The string section was recorded at RAK Studios' Studio 1 in London, engineered by long-time Arctic Monkeys collaborator Loren Humphrey.

==Music video==
The song's music video was directed by Turner and filmed by him and frequent collaborators Zackery Michael, Ben Chappell and Mark Bull. The video features the band at different stages of the recording process, at both Butley Priory and La Frette studios.

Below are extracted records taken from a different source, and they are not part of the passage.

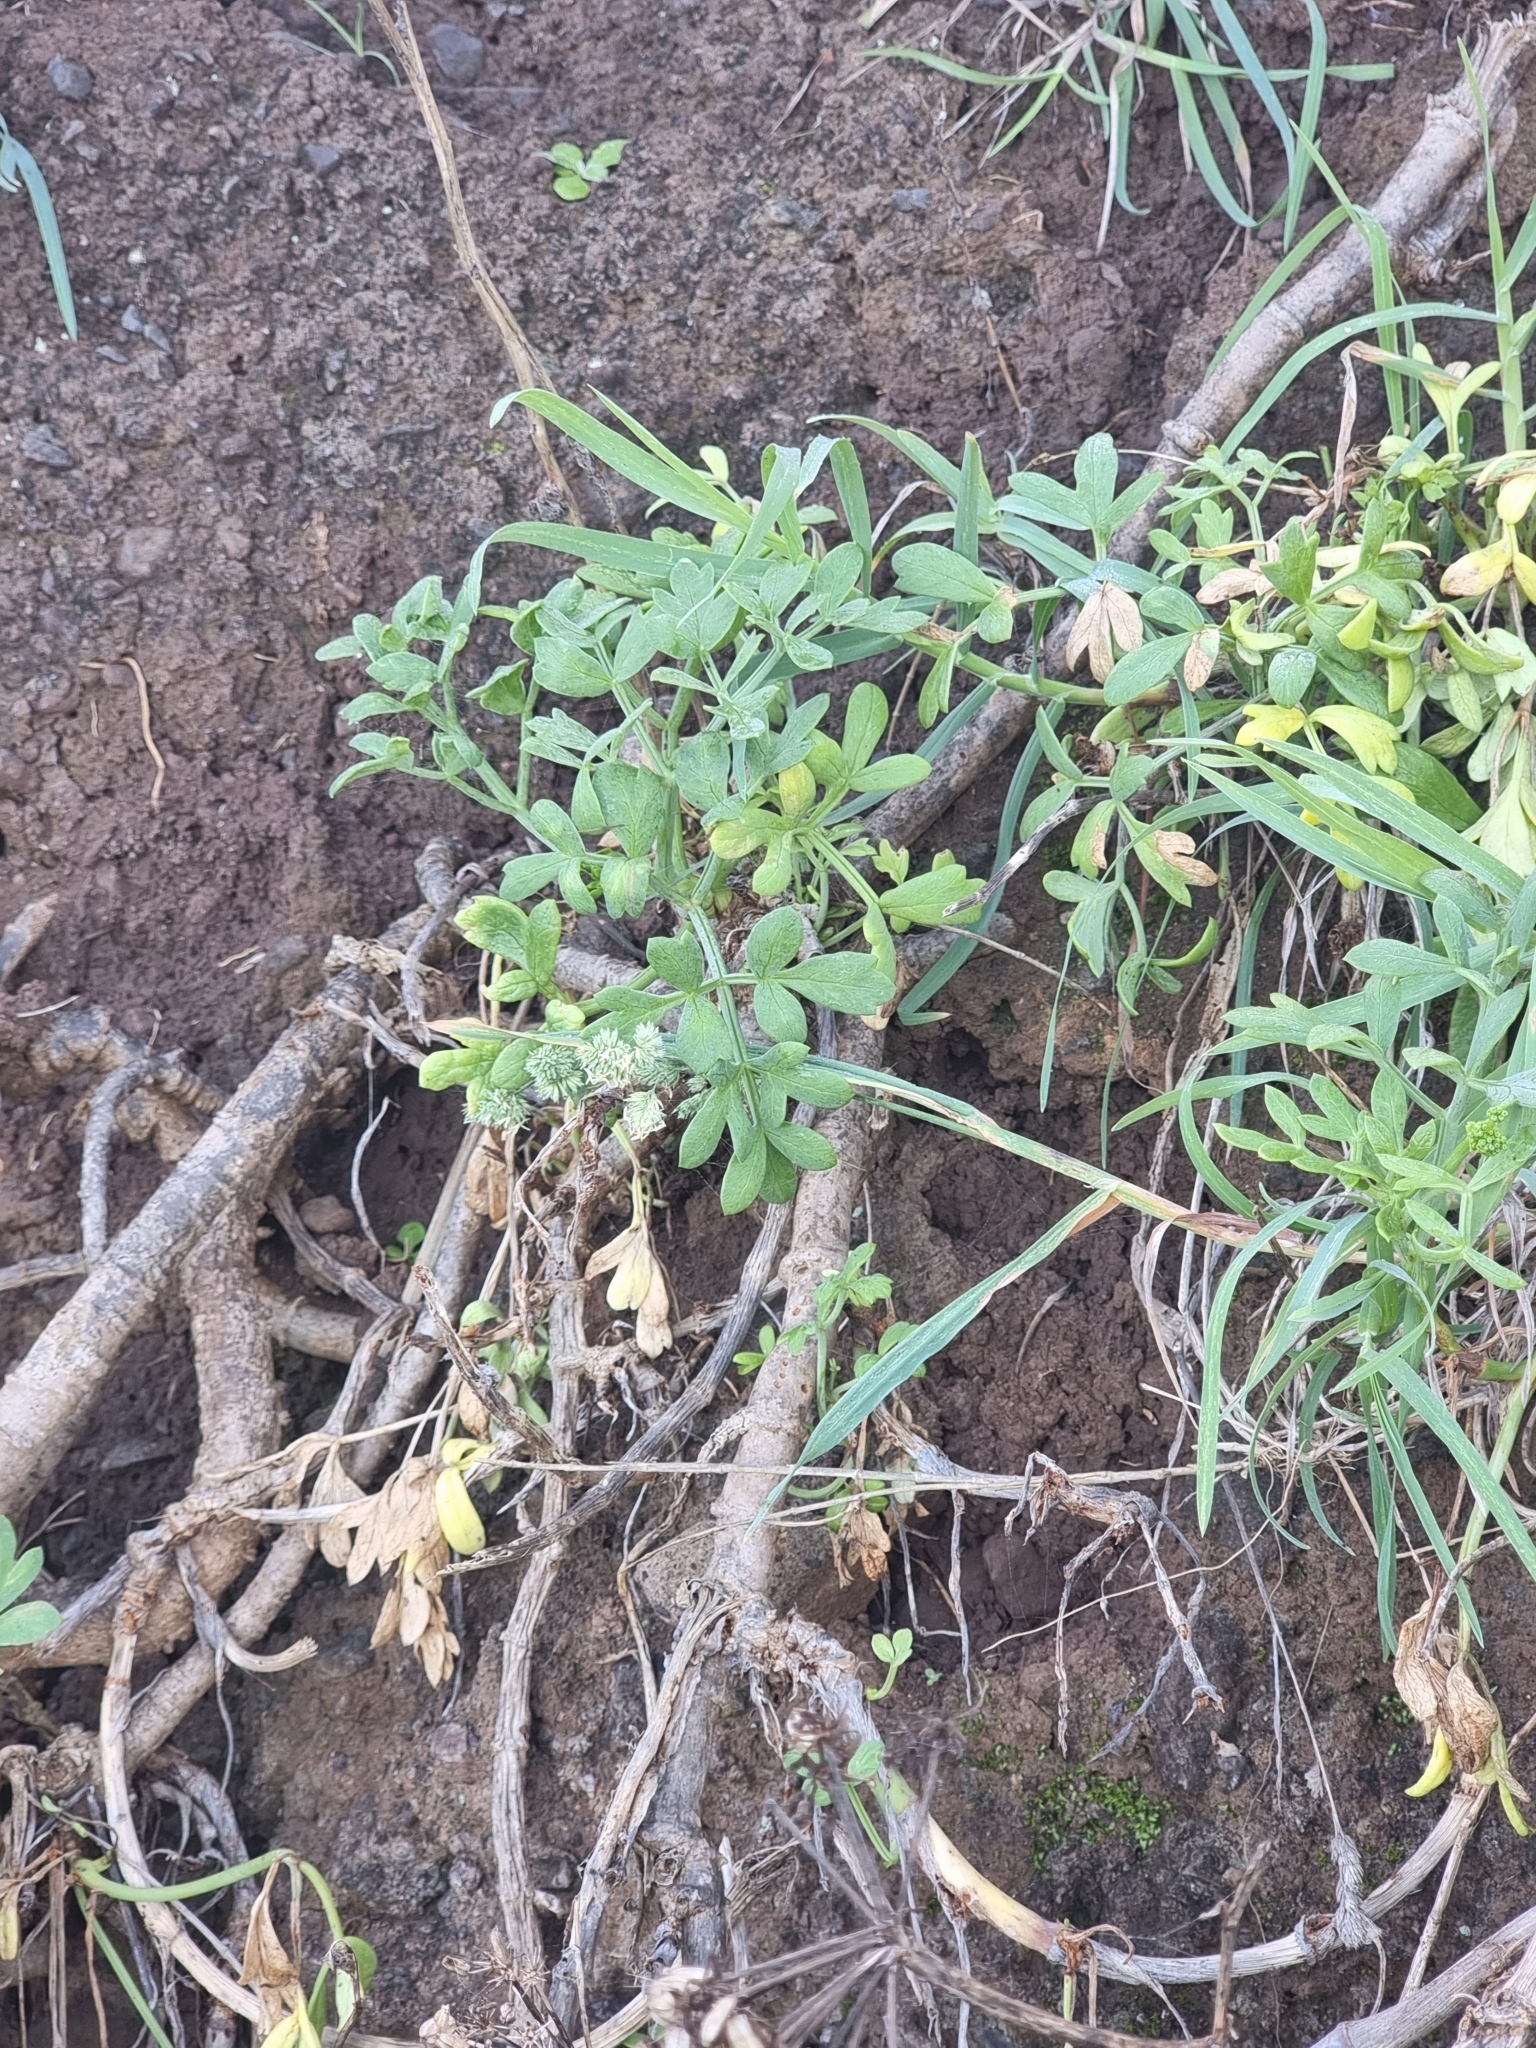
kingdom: Plantae
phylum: Tracheophyta
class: Magnoliopsida
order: Apiales
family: Apiaceae
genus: Crithmum
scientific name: Crithmum maritimum
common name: Rock samphire
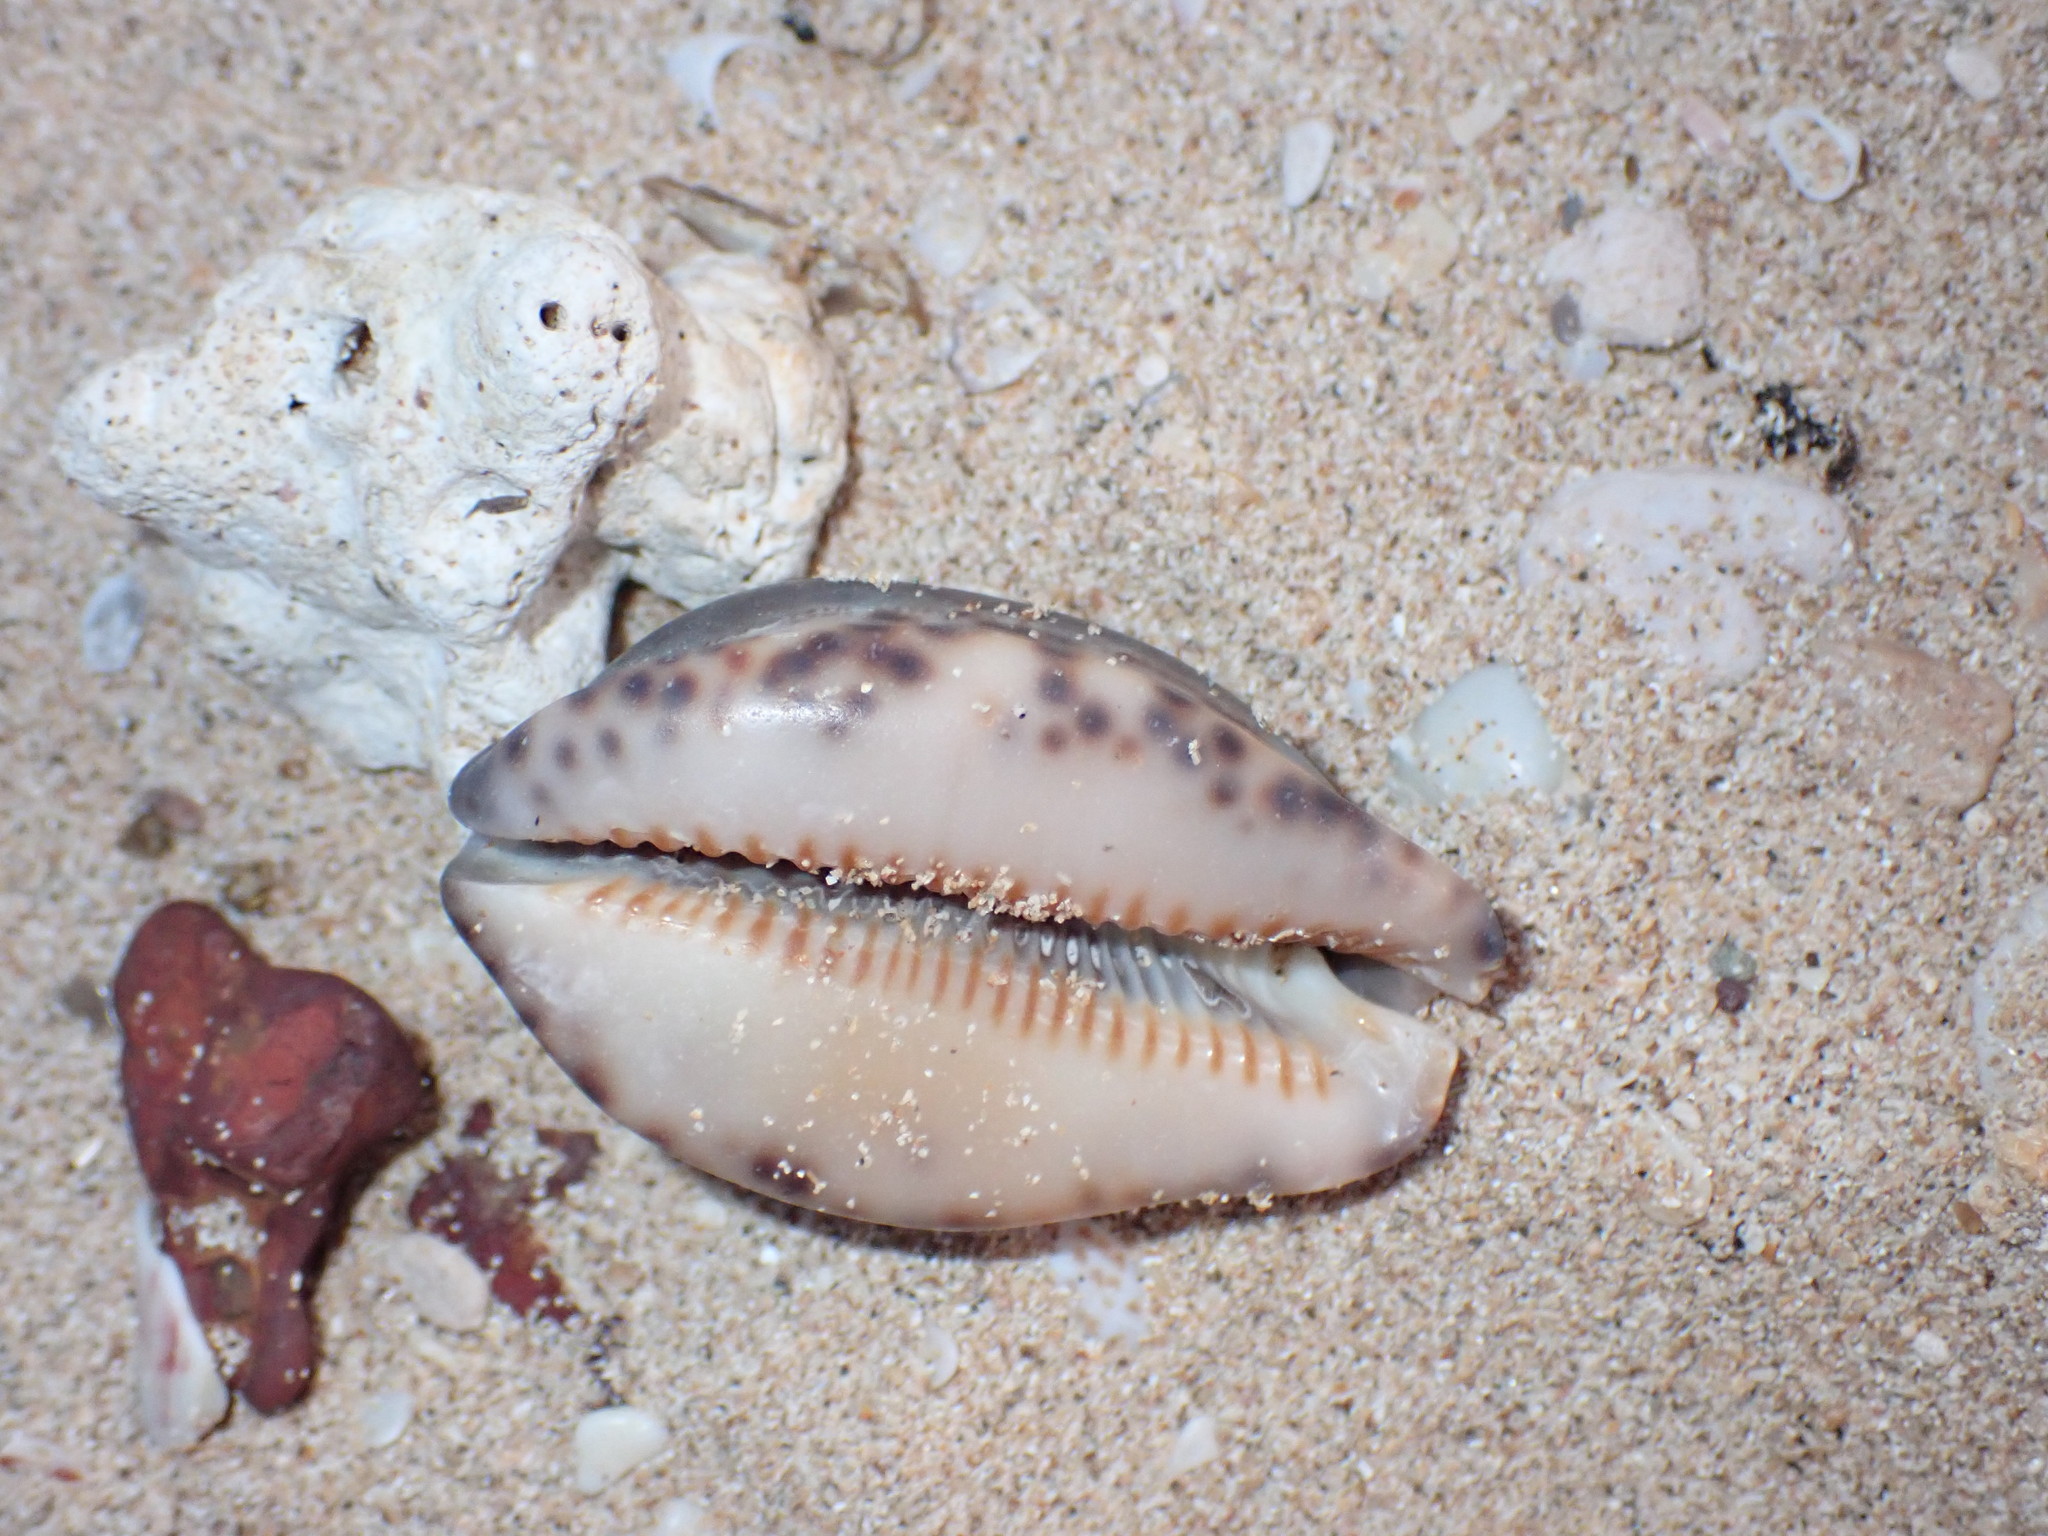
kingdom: Animalia
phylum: Mollusca
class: Gastropoda
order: Littorinimorpha
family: Cypraeidae
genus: Mauritia
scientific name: Mauritia arabica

Turner brought his own 16 mm video camera to document the sessions, later compiling his footage for the video.

==Critical reception==

Writing for Pitchfork, Matthew Strauss noted that the song's production "gesture[s] toward the otherworldly retroism of Tranquility Base Hotel & Casino" while remaining "grounded" lyrically; he opines that the song is "emblematic of a new, post-AM Arctic Monkeys: a little mysterious, yearning, and downcast - and quietly beautiful." Shaad D'Souza of The Guardian wrote, "Arctic Monkeys are clearly still invested in writing ballads that move with the slowness and smoothness of treacle dripping from a spoon. "There'd Better Be a Mirrorball" seems slight at first – but by the time it's over, there's no doubting its power." Stereogum chose the song as one of the best tracks of that week, describing it as "[splitting] the difference between Bond theme and brokenhearted lament" with "Alex Turner's croon leading the way through exquisite lounge music and a soaring string arrangement."

Professional ratings
Review scores
| Source | Rating |
| The Guardian |  |
| NME |  |

===Accolades===
The song was nominated for Best Alternative Music Performance at the 65th Annual Grammy Awards.

| Publication | Rank | List |
|---|---|---|
| Billboard | 45 | The 100 Best Songs of 2022 |
| Consequence | 40 | Top 50 Songs of 2022 |
| The Guardian | 6 | The 20 Best Songs of 2022 |
| NME | 5 | The 50 best songs of 2022 |
| Stereogum | - | Our 50 Favorite Songs Of 2022 |

==Charts==

Chart performance for "There'd Better Be a Mirrorball"
| Chart (2022) | Peak position |
|---|---|
| Greece International (IFPI) | 76 |
| Ireland (IRMA) | 31 |
| Lithuania (AGATA) | 100 |
| New Zealand Hot Singles (RMNZ) | 16 |
| Portugal (AFP) | 68 |
| UK Singles (OCC) | 25 |
| UK Indie (OCC) | 2 |
| US Hot Rock & Alternative Songs (Billboard) | 37 |

==Certifications==

Certifications for "There'd Better Be a Mirrorball"
| Region | Certification | Certified units/sales |
| United Kingdom (BPI) | Silver | 200,000^{‡} |
^{‡} Sales+streaming figures based on certification alone.